Does a will increase probate expenses?

No. If there is property to be administered or taxes to be paid or both, the existence of a will does not increase probate expenses. A will frequently can reduce expenses. If there is real or personal property to be transferred at your death, the probate court will have jurisdiction to ensure that it is transferred properly, either according to your will, or, if there is no will, in accordance with the inheritance statute. Thus, even if you have no will, your heirs must go to court to administer your estate, obtain an order determining your legal heirs, or obtain a determination that administration is unnecessary. These procedures are often more expensive than administering your will, since a properly drawn will names the beneficiaries and delineates procedures to simplify the administration process.

Are estates by entireties or joint tenancy with right of survivorship substitutes for a will?

Joint tenancies with rights of survivorship can be established when two or more persons title bank accounts and other assets in their multiple names with the intent to have ownership pass directly to the surviving named owners when one dies. A “tenancy by the entireties” is much the same but involves only married persons. These forms of joint ownership can avoid probate of the account or other asset when an owner passes away. While this can be very efficient in some cases, use of joint ownership can be fraught with problems at death and cause more problems than it solves.

Among other unforeseen problems, indiscriminate use of joint ownership can cause an increase in estate taxes over the joint lives of married persons, force double probates in the event of simultaneous deaths, create unfairness as to who pays for funeral expenses and claims against the decedent, raise undesired exposure during life to the debts of co-owners, and cause a shortage of funds for payment of estate taxes which can cause litigation with the taxing authorities.

Is a life insurance program a substitute for a will?

No. Life insurance is only one kind of property that a person may own and it is governed by the terms of the contract and designated beneficiary (ies) are stipulated in the terms of the agreement. In contrast, a will is necessary to dispose of other assets that a person owns at death. If a life insurance policy is payable to an individual, the will of the insured has no effect on the proceeds. If the policy is payable to the estate of the insured, the disposition of the proceeds may be directed by the will.

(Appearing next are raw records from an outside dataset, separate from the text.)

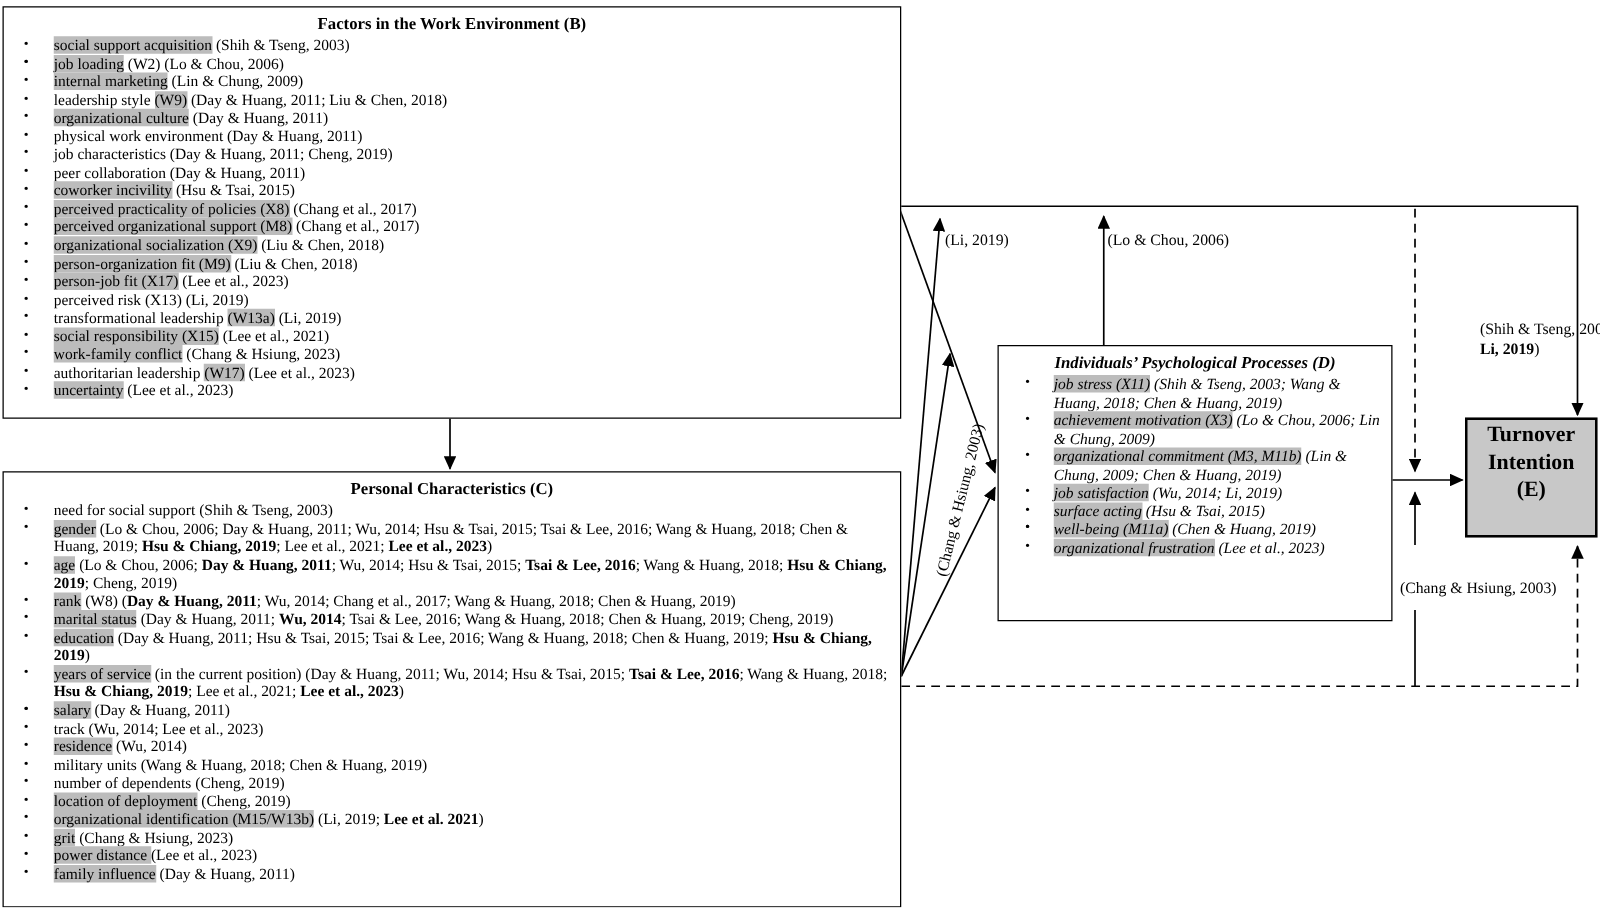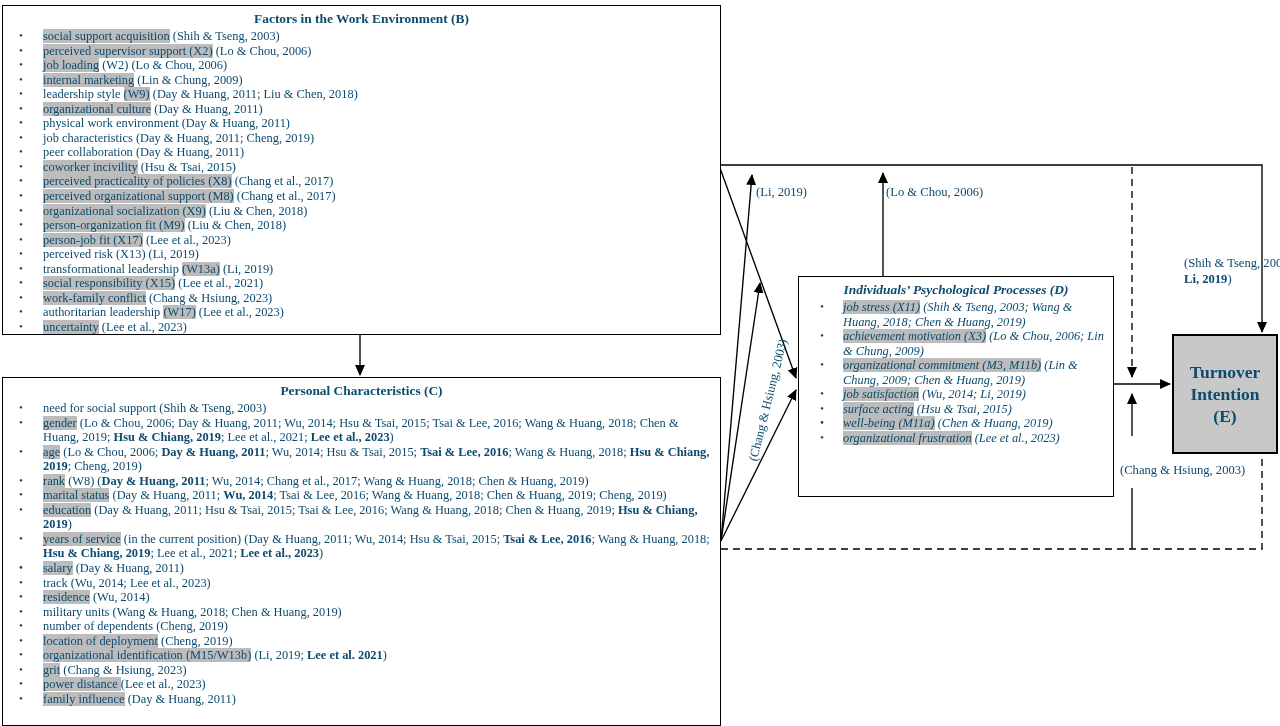--- a/index.html
+++ b/index.html
@@ -1,35 +1,35 @@
 <!DOCTYPE html>
 <html style="--hl: #bcbcbc; --efill: #c8c8c8;"><head>
 <meta charset="utf-8">
 <style>
   html,body{margin:0;padding:0;background:#fff;}
   .stage{
     position:relative;width:1280px;height:726px;background:#ffffff;
-    font-family:"Liberation Serif","DejaVu Serif",serif;color:#0c4a6e;overflow:hidden;
+    font-family:"Liberation Serif","DejaVu Serif",serif;color:#000000;overflow:hidden;
   }
   .box{position:absolute;border:1.5px solid #000;background:#fff;box-sizing:border-box;overflow:hidden;}
   #box-b{left:2px;top:5px;width:719px;height:330px;}
   #box-c{left:2px;top:377px;width:719px;height:349px;font-family:Liberation Serif, serif;}
   #box-d{left:798px;top:276px;width:316px;height:221px;font-style:italic;}
   .box-title{text-align:center;font-weight:bold;font-size:13.4px;line-height:17px;padding-top:4px;}
   ul.items{list-style:none;margin:2px 0 0 0;padding:0;font-size:12.4px;line-height:14.55px;}
   ul.items li{position:relative;padding-left:40px;padding-right:8px;}
   ul.items .bullet{position:absolute;left:16px;top:-1px;font-size:11px;}
   ul.items.indent2 li{padding-left:44px;padding-right:6px;}
   ul.items.indent2 .bullet{left:21px;}
   .hl{background:var(--hl,#bcbcbc);}
   .b{font-weight:bold;}
   #box-e{
-    position:absolute;left:1172px;top:334px;width:106px;height:120px;
+    position:absolute;left:1172px;top:334px;width:106px;height:96px;
     background:var(--efill,#c8c8c8);border:2px solid #000;box-sizing:border-box;
-    display:flex;flex-direction:column;justify-content:center;align-items:center;
+    display:flex;flex-direction:column;align-items:center;
     font-weight:bold;font-size:17.5px;line-height:22px;text-align:center;
   }
   .edge-label{position:absolute;font-size:12.6px;line-height:16px;white-space:nowrap;}
   #label-shih{white-space:normal;width:132px;margin-left:45px;}
   #label-chang-rot{
     left:694px;top:392px;width:148px;text-align:center;
     transform:rotate(-76deg);transform-origin:center center;
   }
   svg.arrows{position:absolute;left:0;top:0;}
   svg.arrows path{stroke:#000;stroke-width:1.35;fill:none;}
@@ -58,21 +58,21 @@
     <path class="dash" d="M1132,167 V377" marker-end="url(#ah)"></path>
     <path class="dash" d="M721,549 H1262 V437" marker-end="url(#ah)"></path>
     <path d="M1132,549 V488"></path>
     <path d="M1132,436 V394" marker-end="url(#ah)"></path>
   </svg>
 
   <div class="box" id="box-b">
     <div class="box-title">Factors in the Work Environment (B)</div>
     <ul class="items">
         <li><span class="bullet">•</span><span><span class="hl">social support acquisition</span><span> (Shih &amp; Tseng, 2003)</span></span></li>
-        <li><span class="bullet">•</span><span><span class="hl">perceived supervisor support (X2)</span><span> (Lo &amp; Chou, 2006)</span></span></li>
+        <li><span class="bullet">•</span></li>
         <li><span class="bullet">•</span><span><span class="hl">job loading</span><span> (W2) (Lo &amp; Chou, 2006)</span></span></li>
         <li><span class="bullet">•</span><span><span class="hl">internal marketing</span><span> (Lin &amp; Chung, 2009)</span></span></li>
         <li><span class="bullet">•</span><span><span>leadership style </span><span class="hl">(W9)</span><span> (Day &amp; Huang, 2011; Liu &amp; Chen, 2018)</span></span></li>
         <li><span class="bullet">•</span><span><span class="hl">organizational culture</span><span> (Day &amp; Huang, 2011)</span></span></li>
         <li><span class="bullet">•</span><span><span>physical work environment (Day &amp; Huang, 2011)</span></span></li>
         <li><span class="bullet">•</span><span><span>job characteristics (Day &amp; Huang, 2011; Cheng, 2019)</span></span></li>
         <li><span class="bullet">•</span><span><span>peer collaboration (Day &amp; Huang, 2011)</span></span></li>
         <li><span class="bullet">•</span><span><span class="hl">coworker incivility</span><span> (Hsu &amp; Tsai, 2015)</span></span></li>
         <li><span class="bullet">•</span><span><span class="hl">perceived practicality of policies (X8)</span><span> (Chang et al., 2017)</span></span></li>
         <li><span class="bullet">•</span><span><span class="hl">perceived organizational support (M8)</span><span> (Chang et al., 2017)</span></span></li>

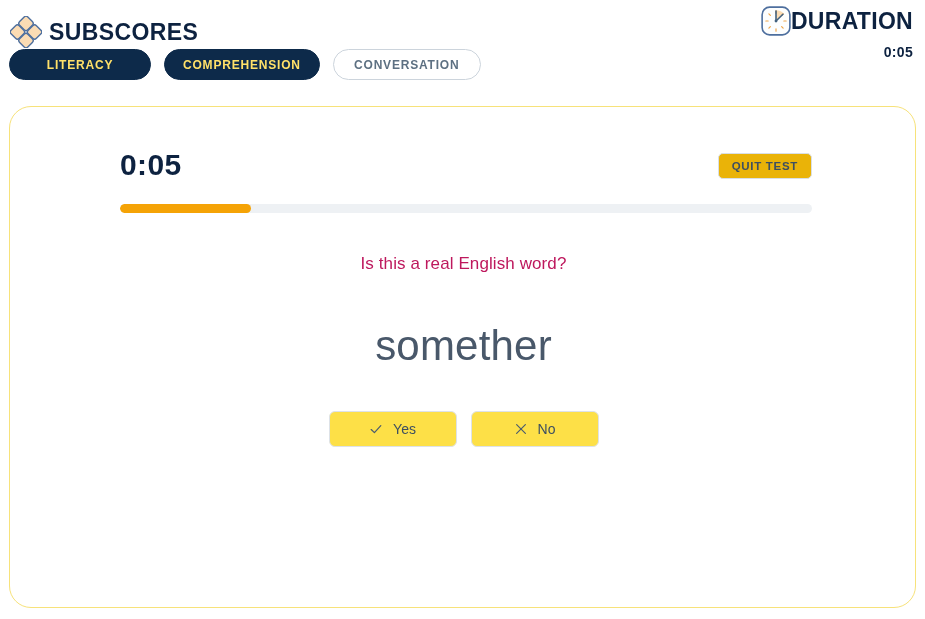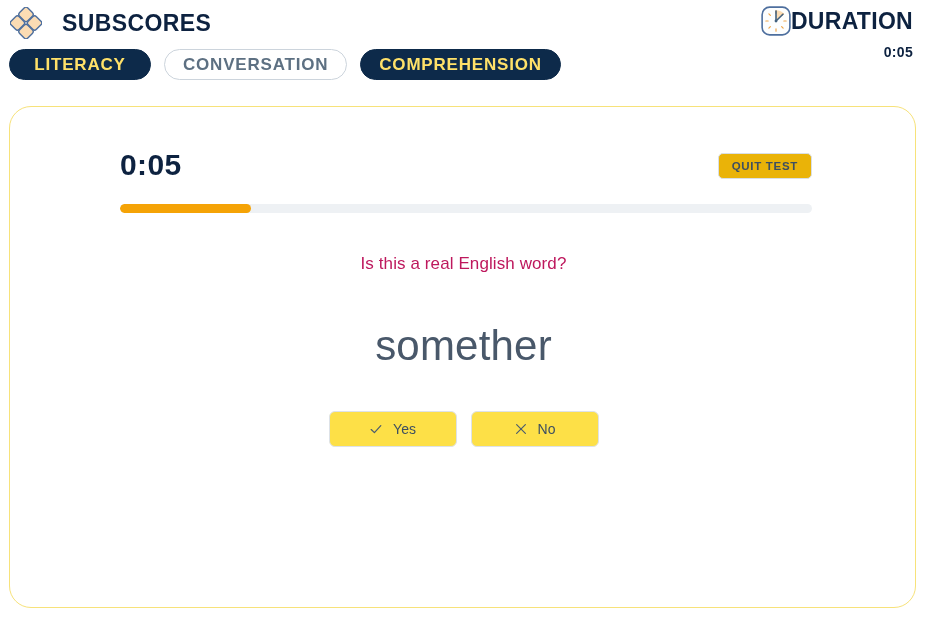--- a/index.html
+++ b/index.html
@@ -21,24 +21,24 @@
     position: absolute;
     top: 0; left: 0;
     width: 925px;
     height: 96px;
     box-sizing: border-box;
   }
 
   .brand {
     position: absolute;
     left: 10px;
-    top: 7px;
-    display: flex;
-    align-items: center;
-    gap: 20px;
+    top: 16px;
+    display: flex;
+    align-items: center;
+    gap: 7px;
   }
   .brand-logo {
     width: 32px;
     height: 32px;
     display: block;
   }
   .brand-title {
     font-size: 23px;
     font-weight: bold;
     letter-spacing: 0.4px;
@@ -87,21 +87,21 @@
     gap: 13px;
     align-items: center;
   }
   .tab {
     height: 31px;
     border-radius: 16px;
     box-sizing: border-box;
     display: flex;
     align-items: center;
     justify-content: center;
-    font-size: 17px;
+    font-size: 12px;
     font-weight: bold;
     letter-spacing: 0.8px;
     cursor: pointer;
     white-space: nowrap;
     padding: 0 18px;
   }
   .tab.active {
     background: #0d2a4a;
     color: #ffe169;
     border: 1px solid #0d2a4a;
@@ -278,22 +278,22 @@
         </svg>
       </span>
       <span class="duration-label">DURATION</span>
     </div>
     <div class="duration-value">0:05</div>
   </div>
 </div>
 
 <div class="tabs">
   <div class="tab active tab-literacy">LITERACY</div>
+  <div class="tab active tab-comprehension">COMPREHENSION</div>
   <div class="tab inactive tab-conversation">CONVERSATION</div>
-  <div class="tab active tab-comprehension">COMPREHENSION</div>
 </div>
 
 <div class="card">
 
   <div class="card-top">
     <div class="timer">0:05</div>
     <div class="quit-button">QUIT TEST</div>
   </div>
 
   <div class="progress-track">

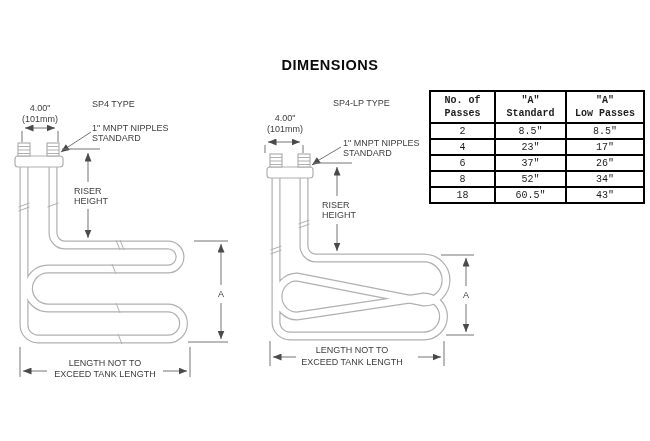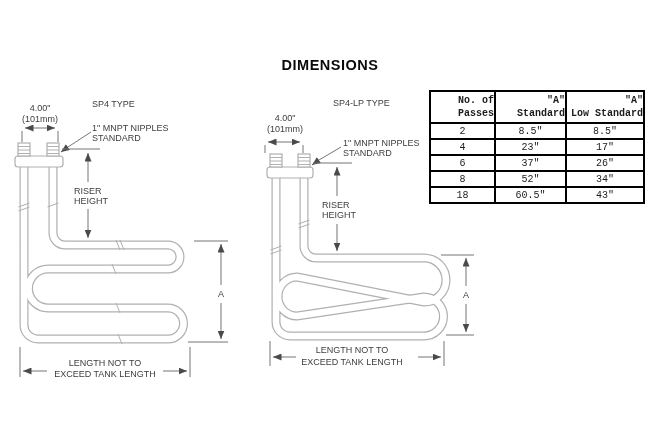--- a/index.html
+++ b/index.html
@@ -15,21 +15,21 @@
   
   .dim{stroke:#757575;stroke-width:1;fill:none;}
   
   .lbl{font:9px "Liberation Sans",sans-serif;fill:#3d3d3d;}
   .lblc{font:9px "Liberation Sans",sans-serif;fill:#3d3d3d;text-anchor:middle;}
   .ttl{font:bold 14.5px "Liberation Sans",sans-serif;fill:#0a0a0a;text-anchor:middle;letter-spacing:.5px;}
   
   .dim-table{position:absolute;left:429px;top:90px;border-collapse:collapse;
              font-family:"Liberation Mono","DejaVu Sans Mono",monospace;color:#1c1c1c;background:#fff;}
   .dim-table th,.dim-table td{border:2px solid #000;text-align:center;vertical-align:middle;padding:0;}
-  .dim-table th{font-size:10px;font-weight:bold;height:30px;line-height:13px;text-align:right;}
+  .dim-table th{font-size:10px;font-weight:bold;height:30px;line-height:13px;}
   .dim-table td{font-size:10px;font-weight:normal;height:14px;}
   .c0{width:63px;} .c1{width:69px;} .c2{width:76px;}
   .hl{display:block;}
 </style>
 </head>
 <body>
 
 <div id="screen">
 
   <svg width="650" height="441" viewBox="0 0 650 441">
@@ -174,21 +174,21 @@
         <th class="c0">
           <span class="hl">No. of</span>
           <span class="hl">Passes</span>
         </th>
         <th class="c1">
           <span class="hl">"A"</span>
           <span class="hl">Standard</span>
         </th>
         <th class="c2">
           <span class="hl">"A"</span>
-          <span class="hl">Low Standard</span>
+          <span class="hl">Low Passes</span>
         </th>
       </tr>
     </thead>
     <tbody>
       <tr>
         <td>2</td>
         <td>8.5"</td>
         <td>8.5"</td>
       </tr>
       <tr>

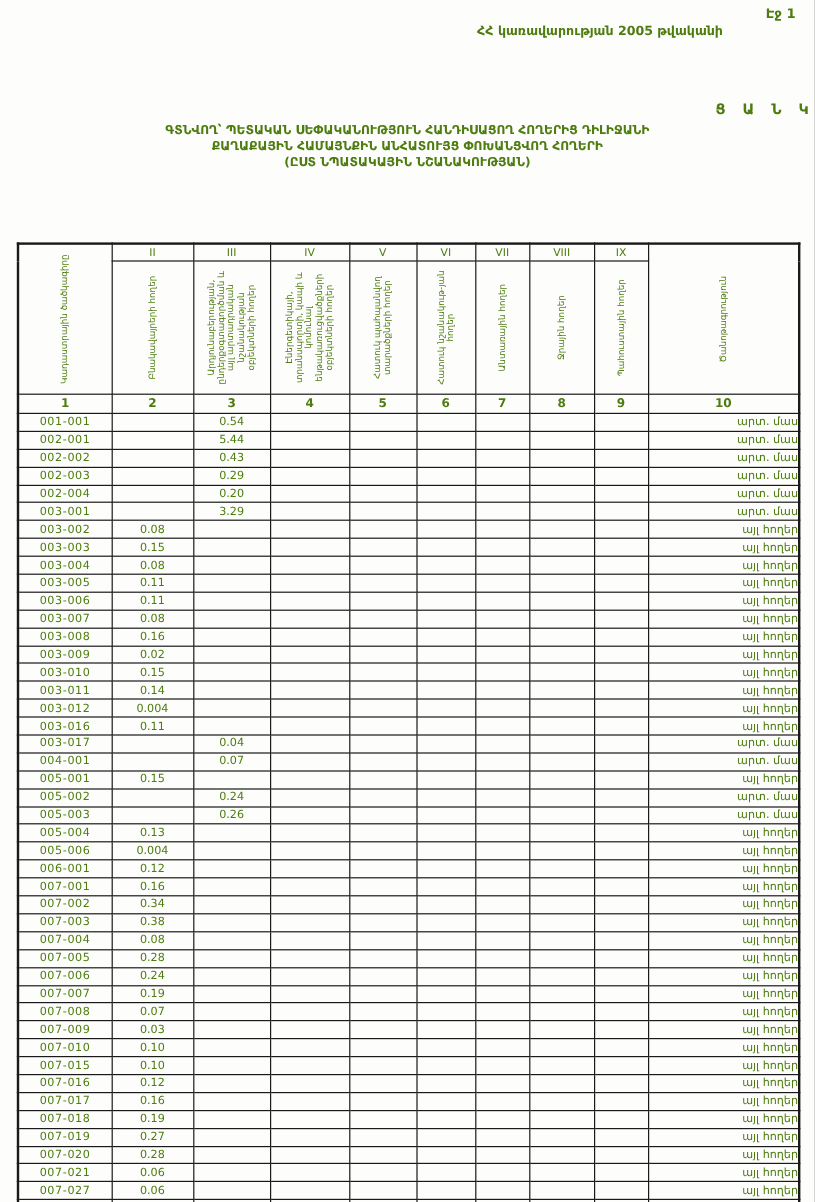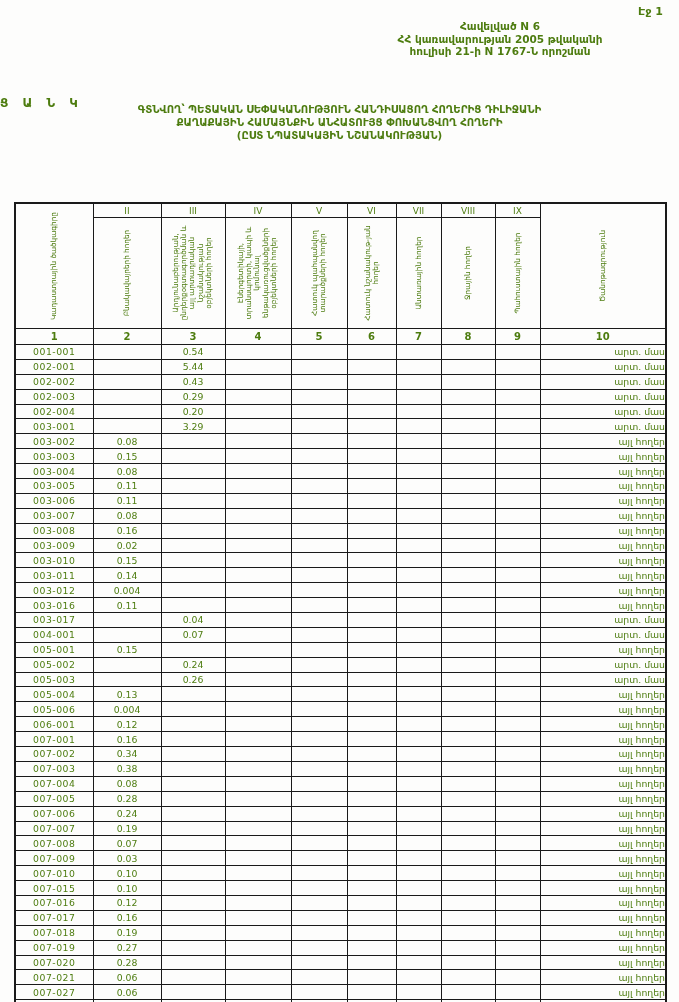--- a/index.html
+++ b/index.html
@@ -14,22 +14,22 @@
   }
   .page-num {
     position:absolute; top:5px; right:16px;
     font-size:11px; font-weight:bold;
   }
   .appendix {
     position:absolute; top:20px; left:340px; width:320px;
     text-align:center; font-size:10.5px; font-weight:bold; line-height:12.5px;
   }
   .doc-title {
-    position:absolute; top:96px; left:0; width:100%;
-    text-align:left; font-size:12px; font-weight:bold; letter-spacing:5px;
+    position:absolute; top:84px; left:0; width:100%;
+    text-align:right; font-size:12px; font-weight:bold; letter-spacing:5px;
   }
   .doc-subtitle {
     position:absolute; top:104px; left:10px; width:659px;
     text-align:center; font-size:10.2px; font-weight:bold; line-height:12.8px;
   }
   table.main {
     position:absolute; top:182px; left:14px;
     width:651px;
     border-collapse:collapse;
     table-layout:fixed;
@@ -59,23 +59,21 @@
   td.c-note { text-align:right; padding-left:5px; font-size:9.5px; }
 </style>
 </head>
 <body>
 
 <div class="page">
 
   <div class="page-num">Էջ 1</div>
 
   <div class="appendix">
-    <div>Հավելված N 6</div>
     <div>ՀՀ կառավարության 2005 թվականի</div>
-    <div>հուլիսի 21-ի N 1767-Ն որոշման</div>
   </div>
 
   <div class="doc-title">Ց Ա Ն Կ</div>
 
   <div class="doc-subtitle">
     <div>ԳՏՆՎՈՂ՝ ՊԵՏԱԿԱՆ ՍԵՓԱԿԱՆՈՒԹՅՈՒՆ ՀԱՆԴԻՍԱՑՈՂ ՀՈՂԵՐԻՑ ԴԻԼԻՋԱՆԻ</div>
     <div>ՔԱՂԱՔԱՅԻՆ ՀԱՄԱՅՆՔԻՆ ԱՆՀԱՏՈՒՅՑ ՓՈԽԱՆՑՎՈՂ ՀՈՂԵՐԻ</div>
     <div>(ԸՍՏ ՆՊԱՏԱԿԱՅԻՆ ՆՇԱՆԱԿՈՒԹՅԱՆ)</div>
   </div>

Life insurance can be useful in providing cash at death for payment of taxes and expenses, but like most strategies for insurance, the careful person will consult a lawyer, a life insurance counselor, and a financial advisor. Mistakes in ownership and beneficiary designations in these policies can cause great increases in estate taxes owed.

Is a trust a substitute for a will?

IIn most instances, a trust is NOT a substitute for a will. However, a trust may be used in addition to a will. This is because a trust can handle only the property that has been put into it. Any property of a person that is not placed in the trust either during a life or at death in most instances escapes the control of the trust. It is the will that controls all property in a decedent’s name at the time of death if the will is drafter properly. Trusts can be helpful to speed administration and save taxes if they are drafted properly and funded during life with the property intended to be transferred by the trust. Often, improperly drafted or incorrectly funded or administered trusts can add to the cost of settling estates, not lower it. Furthermore, it is the probate of the will that can clear creditor’s claims, which is not possible with just a trust administration.

Do you have to go to court to probate a will?

No, personal court appearances are usually not needed to probate a will. However, documents must be filed with the court to procure a probate order and administer estates. In most counties, neither the estate attorney nor the interested persons ever appear in the courtroom.